A meaningful experience involves a user’s interaction with a product that engages deeper cognitive processes, such as interpretation, memory recall, and the formation of personal associations. Symbolism in design influences how users envision their lives with an object, extending its impact beyond simple sensory pleasure. For example, luxury homeware may symbolize comfort and a high standard of living [20]. Similarly, wrist-worn devices, especially those styled like watches, often represent innovation and intelligence by combining functions, such as time display with health tracking [24,25]. Unlike traditional devices, smartwatches like the Apple Watch are more closely integrated with the body. The design, featuring customizable bands and collaborations with brands like Hermès, has strengthened their dual role as both technical tools and luxury fashion accessories [26]. In dementia care, however, this symbolic link to health and lifestyle may pose new challenges.

In the context of dementia, individuals often prefer discreet designs with smaller displays, mainly to avoid unwanted attention and public anxiety [43]. Instead of conveying wellness or a high quality of life as intended by watch-like wearable designs, such devices can cause embarrassment and discomfort due to their visibility in public settings [60,62]. This reveals a key conflict in the symbolic meaning of smart technologies. While they are often linked to innovation and well-being, for those already dealing with health issues, these devices can express fear and a wish to hide. A visible device may be seen by others as a sign of incapacity, making wearers feel vulnerable or stigmatized [65]. The perception that these devices give an “institutional look” to people with dementia has reinforced negative symbolism and may reduce the user’s sense of dignity and autonomy [60]. Moreover, for many who already own watches with personal significance, the addition of a second watch focused solely on health monitoring can cause confusion and resistance, especially when users are unsure why they are wearing 2 watches [42,46,67].

Emotional Experience

Emotional experience arises from an individual’s interpretation of a product rather than from the product itself [20]. In dementia care, preferences for discreet presentation reflect concerns that negative emotional responses to smart wearables are less about the devices themselves and more about what they represent, including monitoring, dependency, and declining health. Wearable technologies have thus been associated with symbols of vulnerability and constant surveillance [65]. As quality of life in later years is closely linked to autonomy and social connectedness, the current design of wearable devices can act as a social barrier by unintentionally signaling a need for assistance and thereby diminishing confidence and willingness to engage socially [31,44,45,48,56,60,62,65]. This underscores the importance of exploring how potential emotionally threatening associations could be improved or transformed through more positive human-product interactions by examining cases where people with dementia experience pleasant emotional responses to wearable objects.

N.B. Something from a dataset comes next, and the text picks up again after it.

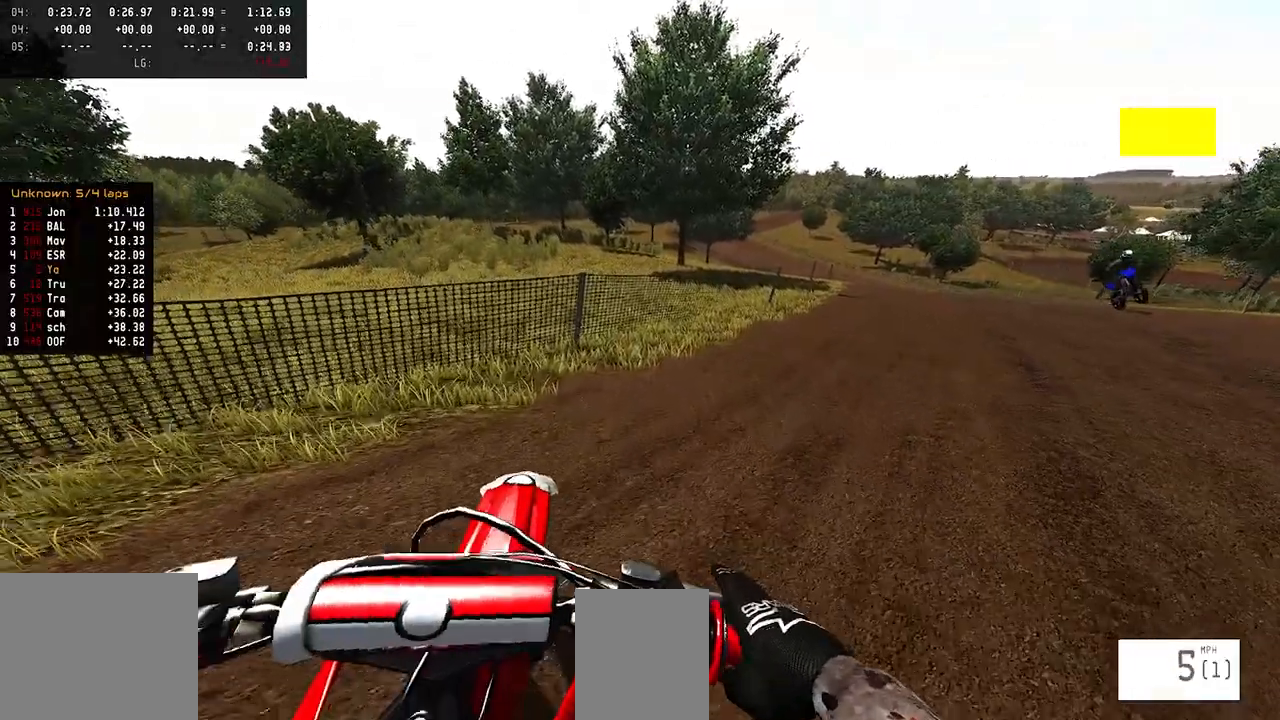
{"buttons": [], "left_stick": "up-right", "right_stick": "center", "events": [[167, "right_stick", "center"]]}
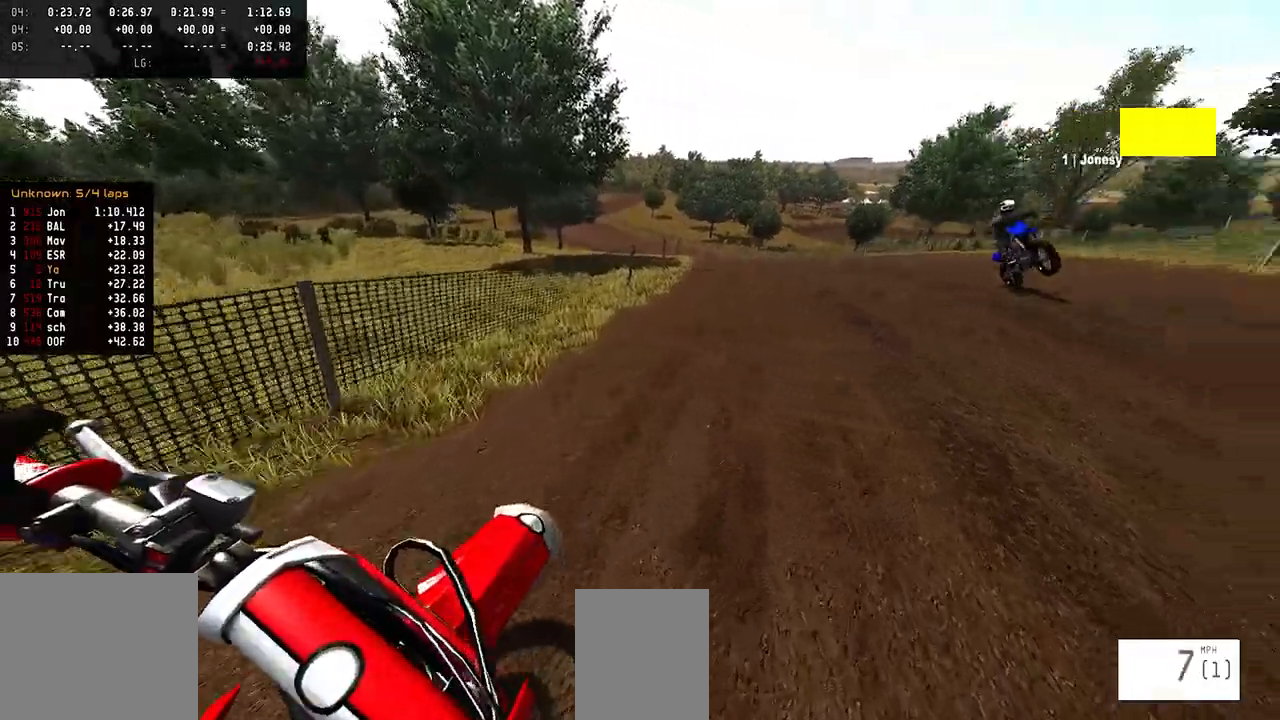
{"buttons": [], "left_stick": "center", "right_stick": "center", "events": [[17, "left_stick", "center"], [17, "right_stick", "down"], [183, "R2", "down"], [317, "right_stick", "center"], [483, "R2", "up"]]}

In studies reporting positive emotional responses among people with dementia, both aesthetic experience and personal meaning appear to play crucial roles in shaping the likelihood of wearable adoption. From an aesthetic perspective, recent evidence highlights a preference for wearables designed as fashion accessories, particularly jewelry-like forms, which are perceived as more acceptable than watch-like designs [60,68]. While emotions play a key role in forming attachment to products, studies have shown that women with dementia displayed increased grace and self-awareness when wearing gemstone rings provided during the study [80]. Although based on a small sample, participants expressed positive feelings by using appreciative words, such as “fancy” and “beautiful,” highlighting the empowering potential of aesthetics through jewelry.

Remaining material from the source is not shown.